Ses yeux me fixent intensément. Il tente de savoir si je lui dis la vérité. Je prie intérieurement pour que, pour une fois, mes mensonges ne se voient pas comme le nez au milieu de la figure. Tout doucement, son visage se détend. Ses lèvres s'étirent dans un sourire timide.

- Ce n'est pas grave. Du moment que tu vas bien.

Soudain, je me rappelle pourquoi j'étais en train de me faire cuire au soleil sur la jetée. Mes sourcils se froncent et je mets de la distance entre nous.
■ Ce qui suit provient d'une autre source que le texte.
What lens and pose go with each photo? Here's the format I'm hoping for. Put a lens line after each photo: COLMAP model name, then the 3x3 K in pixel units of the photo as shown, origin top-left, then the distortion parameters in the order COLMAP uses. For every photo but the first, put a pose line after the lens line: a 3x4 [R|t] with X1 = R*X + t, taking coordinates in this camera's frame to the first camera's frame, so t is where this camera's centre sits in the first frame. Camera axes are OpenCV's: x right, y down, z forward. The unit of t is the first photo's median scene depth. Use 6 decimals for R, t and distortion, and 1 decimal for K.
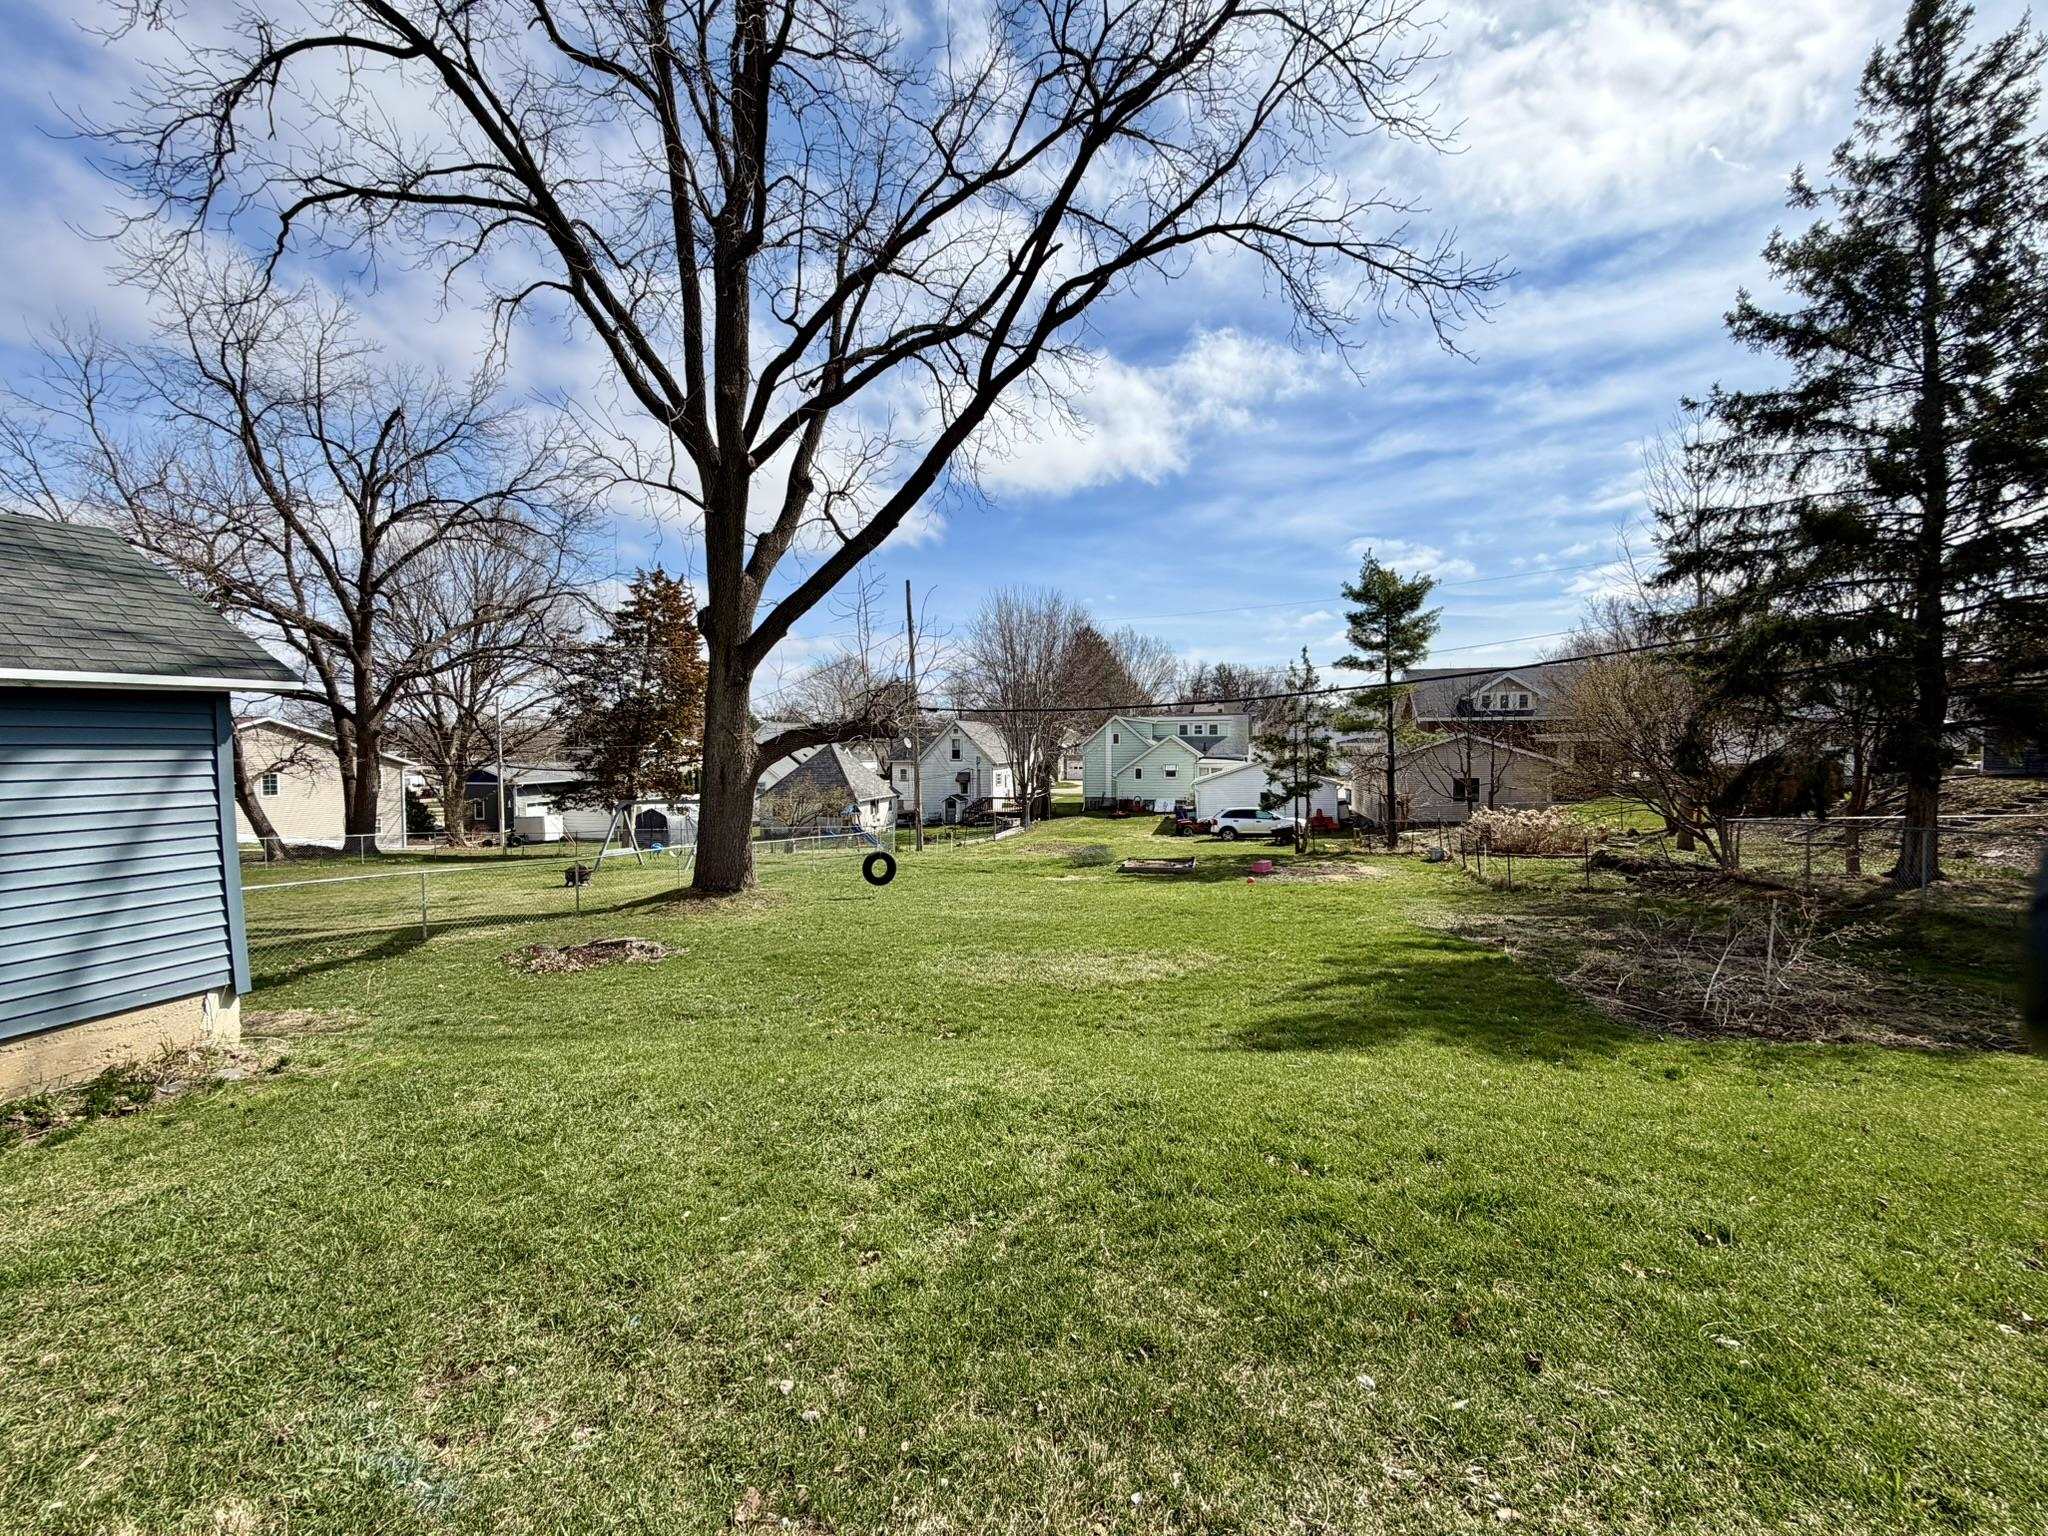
lens RADIAL K [[814.8, 0, 1020.0], [0, 814.8, 771.4], [0, 0, 1]] dist [0.000578, 0.000122]
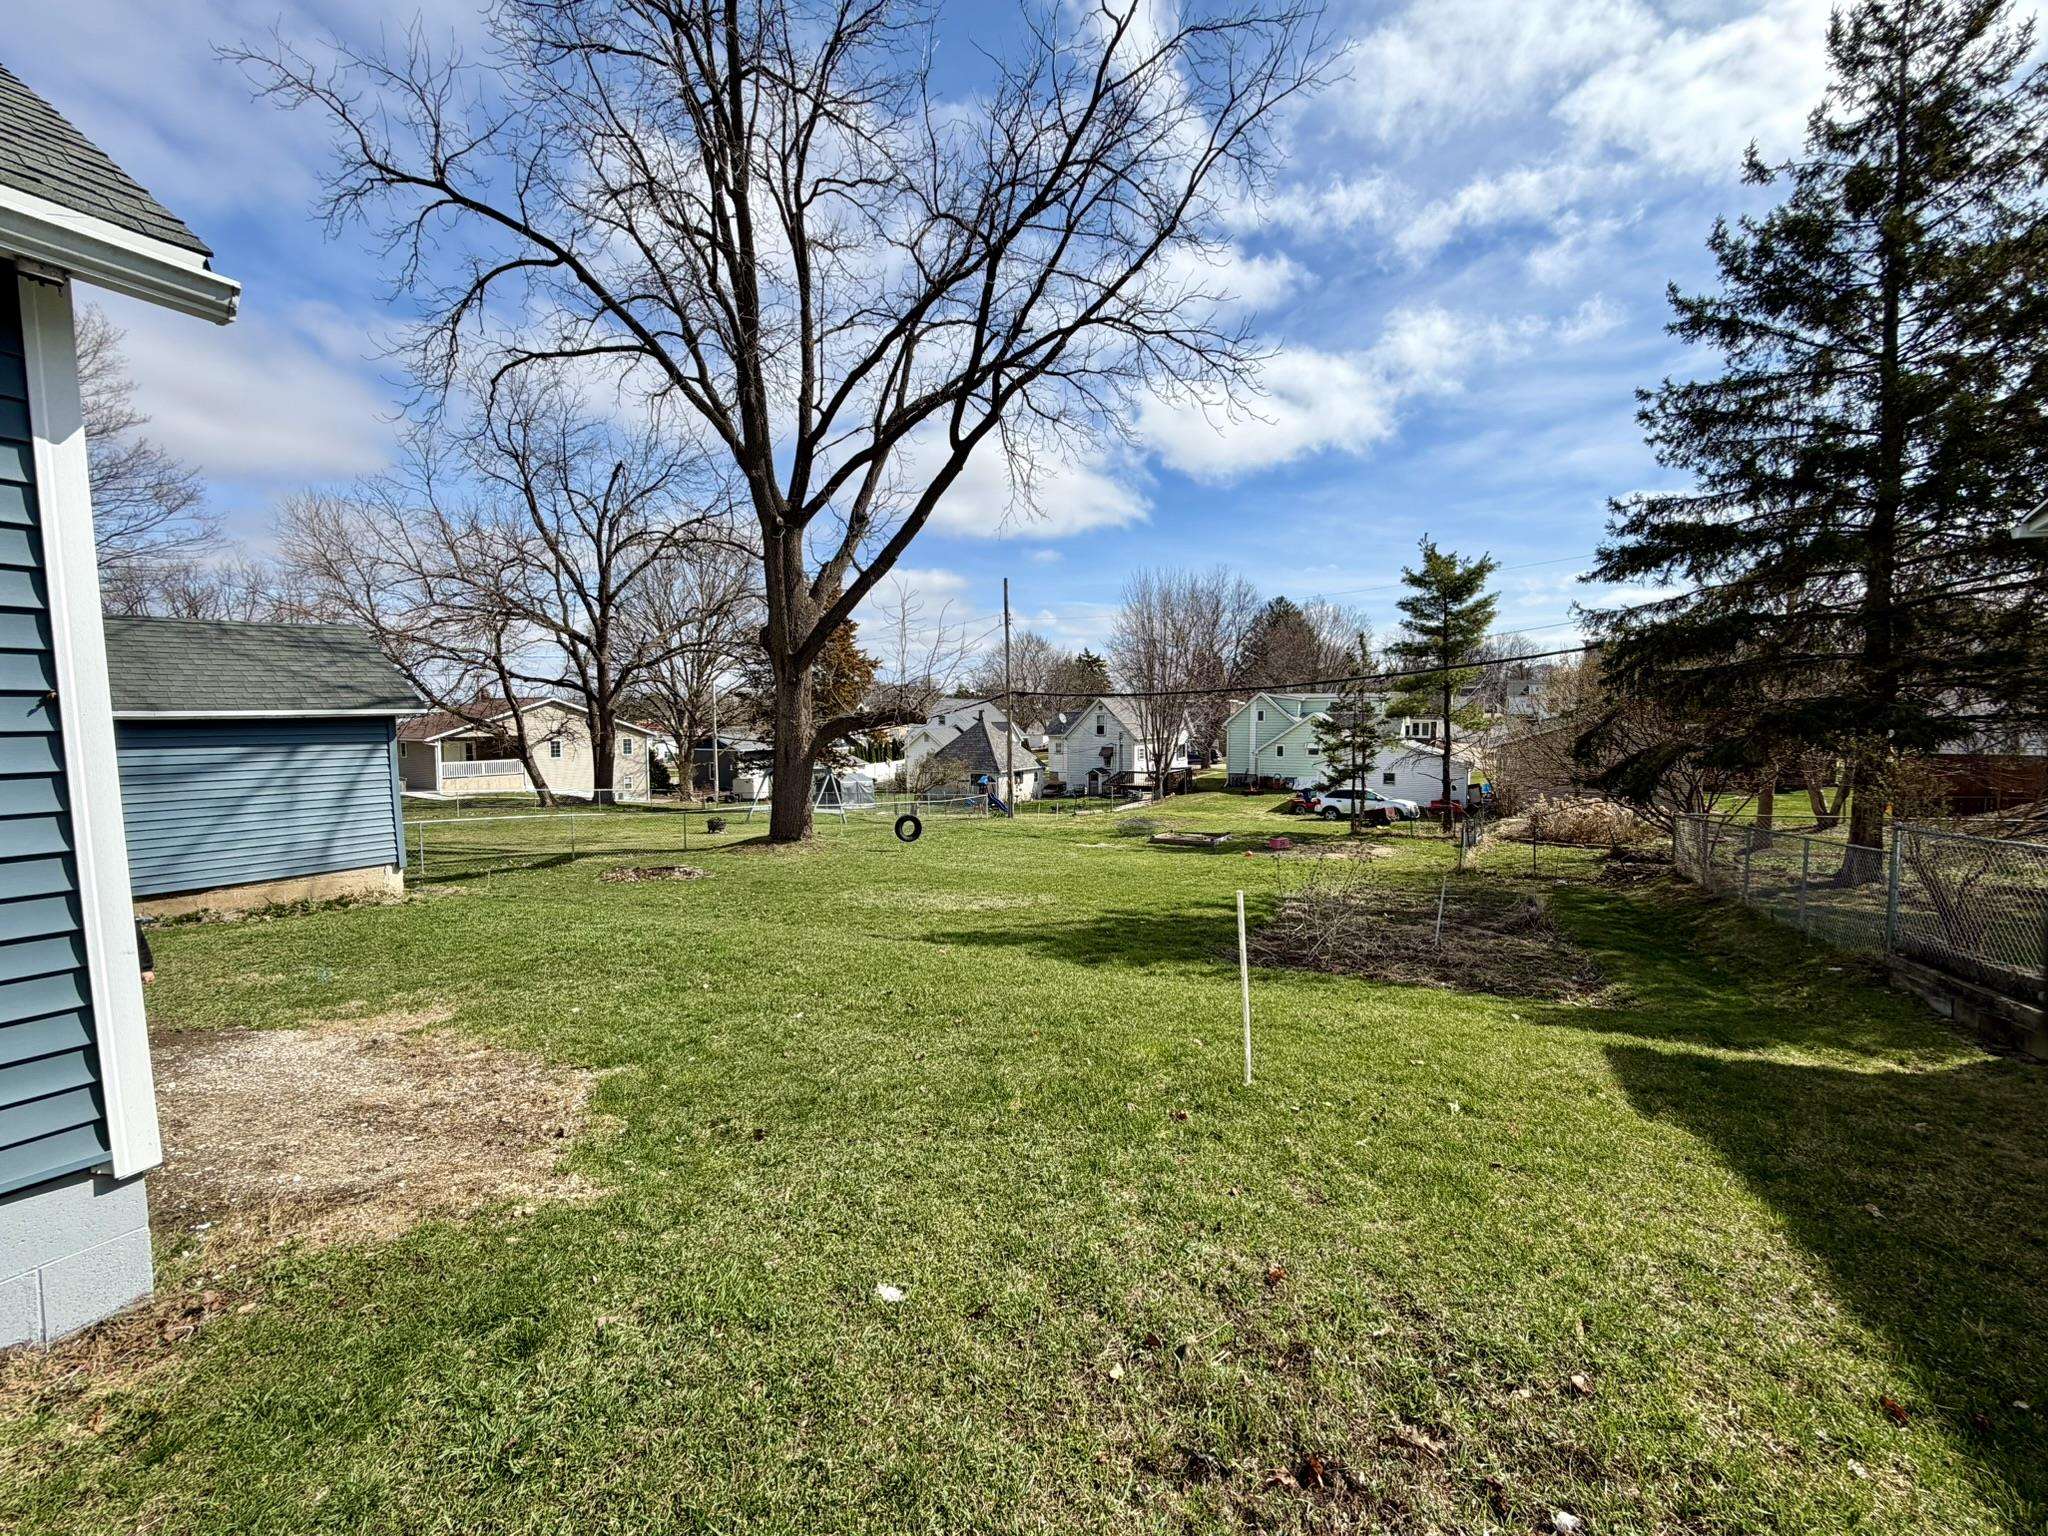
lens RADIAL K [[821.5, 0, 1024.0], [0, 821.5, 768.0], [0, 0, 1]] dist [0.009034, -0.000048]
pose [[0.964692, 0.022536, -0.262416, 0.208329], [-0.014165, 0.999330, 0.033745, -0.011636], [0.263001, -0.028837, 0.964365, -0.107924]]
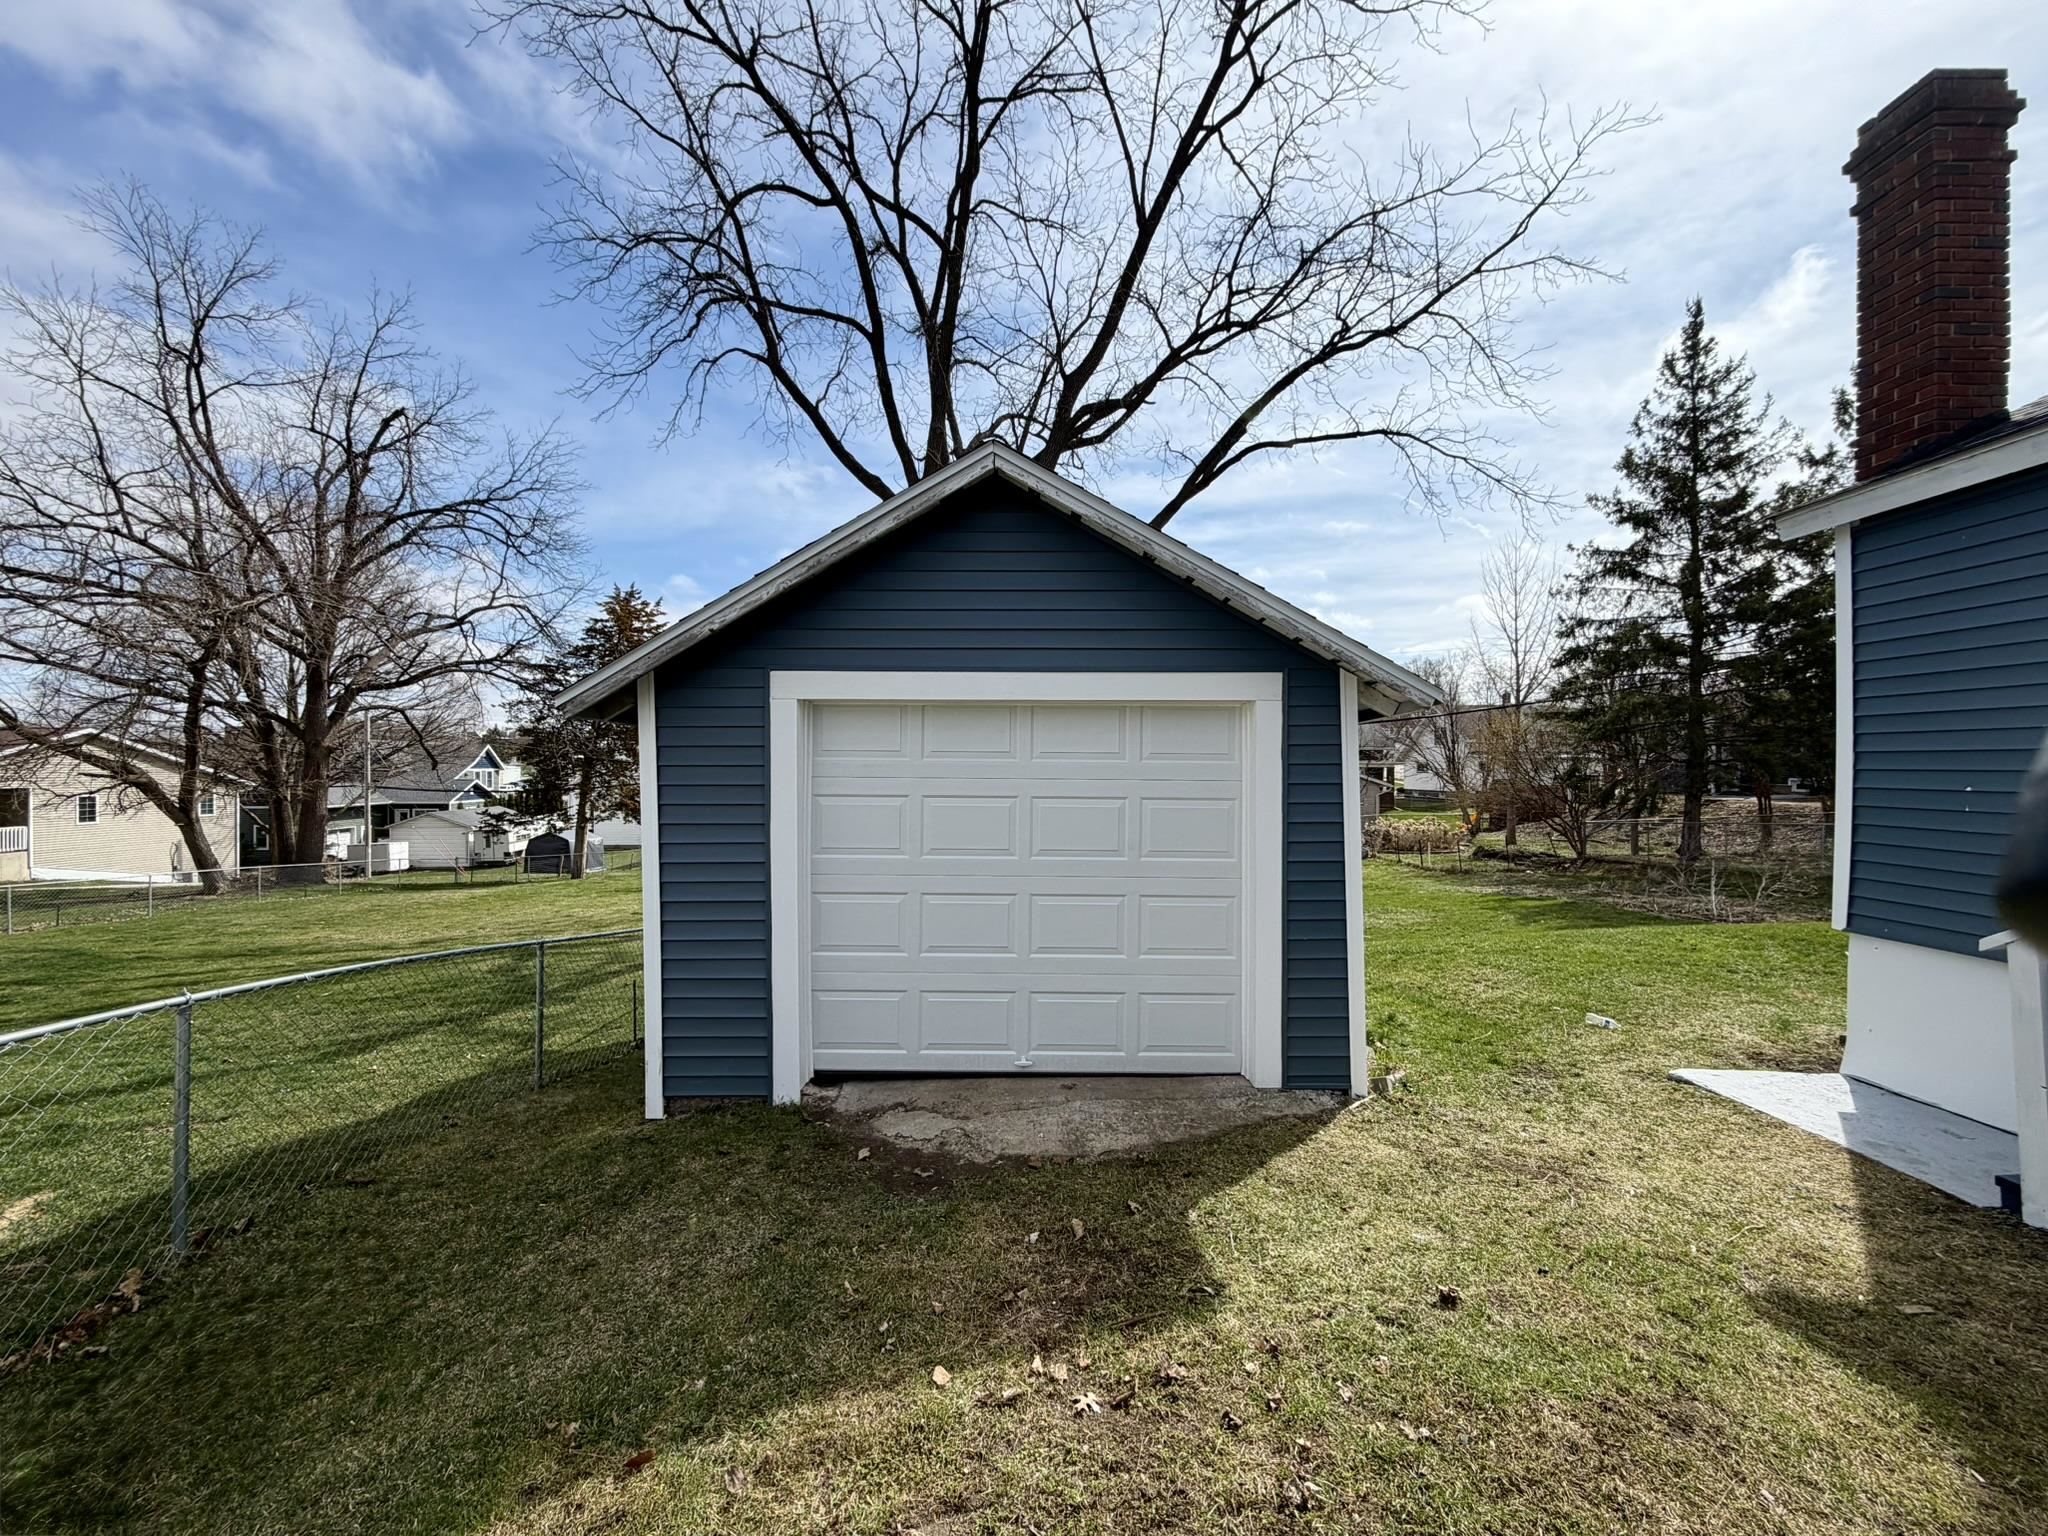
lens RADIAL K [[812.1, 0, 1024.0], [0, 812.1, 768.0], [0, 0, 1]] dist [-0.016970, 0.003602]
pose [[0.959777, 0.003943, 0.280737, -0.344677], [0.003143, 0.999688, -0.024787, -0.006192], [-0.280747, 0.024672, 0.959465, -0.087895]]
- Arrête de t'inquiéter. Je suis une grande fille. Si tu tiens à te faire du mauvais sang pour quelqu'un, il y a une grande blonde qui n'attend que ça.

Ses traits se crispent aussitôt.

- C'est donc ça. C'était ta façon de me punir.

J'ai presque envie de rire. Le punir ? Il croit que je suis une folle qui veut l'accaparer juste pour elle, comme Maxine ? il croit que je suis jalouse ? ce constat me coupe tout envie de ricaner. Et merde. Je suis jalouse. De cette poufiasse en plus. En guise de réponse, je hausse les épaules et fixe mes pieds comme une gamine prise sur le fait. Putain, Michelle, grandis un peu.

- N'importe quoi, marmonné-je. J'avais juste besoin de prendre l'air.

- Et le soleil à ce que je vois.

Son pouce caresse délicatement mon front rougi. Me voilà bonne pour un coup de soleil carabiné.